> _QUOTED PASSAGE_
-=-=-=-=-

I will again mention my favorite cancer champions, the bats.
Bats very rarely get cancer (I tried to find the actual # of verified cases of cancers in bats, but came up short), and they have a lot of anti-cancer adaptations in their genome.
They are also really good at taming inflammation and activity of various viruses. That helps them survive infection with rabies - their systems just don't react as aggresively to the infection as ours (and most mammals') do.
This may help them against cancer as well. Not just p53 et al.
>Why hasn't evolution turned the dial up another couple of notches?
Because evolution doesn't care about us beyond reproduction age (after which is when most cancers occur, especially considering that historically that age was between say 16 and 35).
Or even better phrased, because evolution doesn't care or plan at all, it's a blind mechanism.
If a local minimum is ok, we'll stay there for as long as some environmental or other evolutionary pressure gets to move us further.
Cancer wasn't a big issue for most of our existance as species, especially with lower life expectancies, more active lifestyles, zero obesity, zero pollutants, etc.

-=-=-=-=-

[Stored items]
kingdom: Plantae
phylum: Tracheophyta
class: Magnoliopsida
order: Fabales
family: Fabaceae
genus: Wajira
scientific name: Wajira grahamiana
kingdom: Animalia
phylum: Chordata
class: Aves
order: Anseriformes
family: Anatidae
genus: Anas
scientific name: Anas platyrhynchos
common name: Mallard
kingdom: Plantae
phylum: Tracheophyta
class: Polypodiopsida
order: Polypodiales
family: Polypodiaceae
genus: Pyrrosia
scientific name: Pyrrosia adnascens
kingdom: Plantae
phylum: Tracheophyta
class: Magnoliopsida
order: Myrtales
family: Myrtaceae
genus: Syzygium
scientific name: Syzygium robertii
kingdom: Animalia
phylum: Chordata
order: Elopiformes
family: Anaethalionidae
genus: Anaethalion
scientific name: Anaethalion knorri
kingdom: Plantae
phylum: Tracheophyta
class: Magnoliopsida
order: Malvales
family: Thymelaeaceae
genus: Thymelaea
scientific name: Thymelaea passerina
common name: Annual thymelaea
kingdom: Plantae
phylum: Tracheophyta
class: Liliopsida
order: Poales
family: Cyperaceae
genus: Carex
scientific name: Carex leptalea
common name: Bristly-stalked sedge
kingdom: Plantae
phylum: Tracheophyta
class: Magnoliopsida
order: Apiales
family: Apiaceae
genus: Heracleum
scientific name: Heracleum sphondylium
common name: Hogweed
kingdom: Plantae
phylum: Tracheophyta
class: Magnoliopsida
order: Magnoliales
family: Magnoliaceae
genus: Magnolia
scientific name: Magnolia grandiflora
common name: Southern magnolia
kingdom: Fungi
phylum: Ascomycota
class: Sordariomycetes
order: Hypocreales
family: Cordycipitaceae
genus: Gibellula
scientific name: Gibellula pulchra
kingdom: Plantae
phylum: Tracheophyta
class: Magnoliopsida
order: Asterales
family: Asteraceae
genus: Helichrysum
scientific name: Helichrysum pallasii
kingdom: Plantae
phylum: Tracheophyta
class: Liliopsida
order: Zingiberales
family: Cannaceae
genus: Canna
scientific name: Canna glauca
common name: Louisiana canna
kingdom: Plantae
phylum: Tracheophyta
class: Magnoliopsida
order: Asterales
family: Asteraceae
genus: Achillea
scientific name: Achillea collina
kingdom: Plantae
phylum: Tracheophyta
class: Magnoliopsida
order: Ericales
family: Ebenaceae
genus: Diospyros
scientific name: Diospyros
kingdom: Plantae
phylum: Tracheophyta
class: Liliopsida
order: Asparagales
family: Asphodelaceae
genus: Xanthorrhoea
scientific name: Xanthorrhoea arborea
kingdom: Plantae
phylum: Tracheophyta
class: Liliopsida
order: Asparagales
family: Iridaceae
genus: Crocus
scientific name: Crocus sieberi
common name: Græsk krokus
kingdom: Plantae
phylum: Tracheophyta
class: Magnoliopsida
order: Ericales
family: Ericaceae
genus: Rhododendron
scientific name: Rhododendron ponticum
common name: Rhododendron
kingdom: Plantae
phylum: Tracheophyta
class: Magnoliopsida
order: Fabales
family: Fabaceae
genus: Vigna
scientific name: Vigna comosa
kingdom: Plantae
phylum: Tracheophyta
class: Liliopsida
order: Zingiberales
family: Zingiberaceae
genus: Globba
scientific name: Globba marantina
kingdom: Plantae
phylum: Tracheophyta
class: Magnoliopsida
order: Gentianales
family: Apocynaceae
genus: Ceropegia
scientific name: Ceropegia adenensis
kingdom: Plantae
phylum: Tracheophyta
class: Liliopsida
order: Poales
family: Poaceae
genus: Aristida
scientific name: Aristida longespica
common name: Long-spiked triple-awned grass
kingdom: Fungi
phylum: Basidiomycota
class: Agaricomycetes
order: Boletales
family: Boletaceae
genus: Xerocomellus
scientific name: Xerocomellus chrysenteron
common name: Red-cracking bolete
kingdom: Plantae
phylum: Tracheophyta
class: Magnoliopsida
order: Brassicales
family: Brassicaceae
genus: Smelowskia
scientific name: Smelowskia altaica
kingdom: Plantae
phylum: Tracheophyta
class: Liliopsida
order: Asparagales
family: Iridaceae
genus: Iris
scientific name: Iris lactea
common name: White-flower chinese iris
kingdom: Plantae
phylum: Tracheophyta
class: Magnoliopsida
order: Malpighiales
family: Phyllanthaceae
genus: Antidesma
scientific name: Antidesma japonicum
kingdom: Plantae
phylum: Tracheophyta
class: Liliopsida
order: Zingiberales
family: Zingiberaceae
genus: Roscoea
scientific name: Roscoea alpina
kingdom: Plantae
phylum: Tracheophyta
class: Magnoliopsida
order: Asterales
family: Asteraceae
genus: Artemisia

-=-=-=-=-

> _TASK LIST_
a: Decide whether each statement agrees with the comment on bats and cancer, answering yes or no and quoting the deciding words: (i) Bats often get cancer. (ii) Being good at taming inflammation and viral activity helps bats survive rabies infection. (iii) The writer says evolution plans ahead.
b: Please quote the comment on bats and cancer between "They are also" and "just p53 et al.", inclusive.
The items play no part in this.

> _ANSWERS TO THE EXERCISE_
a:
(i) No: "Bats very rarely get cancer"
(ii) Yes: "That helps them survive infection with rabies"
(iii) No: "because evolution doesn't care or plan at all, it's a blind mechanism"

b:
They are also really good at taming inflammation and activity of various viruses. That helps them survive infection with rabies - their systems just don't react as aggresively to the infection as ours (and most mammals') do.
This may help them against cancer as well. Not just p53 et al.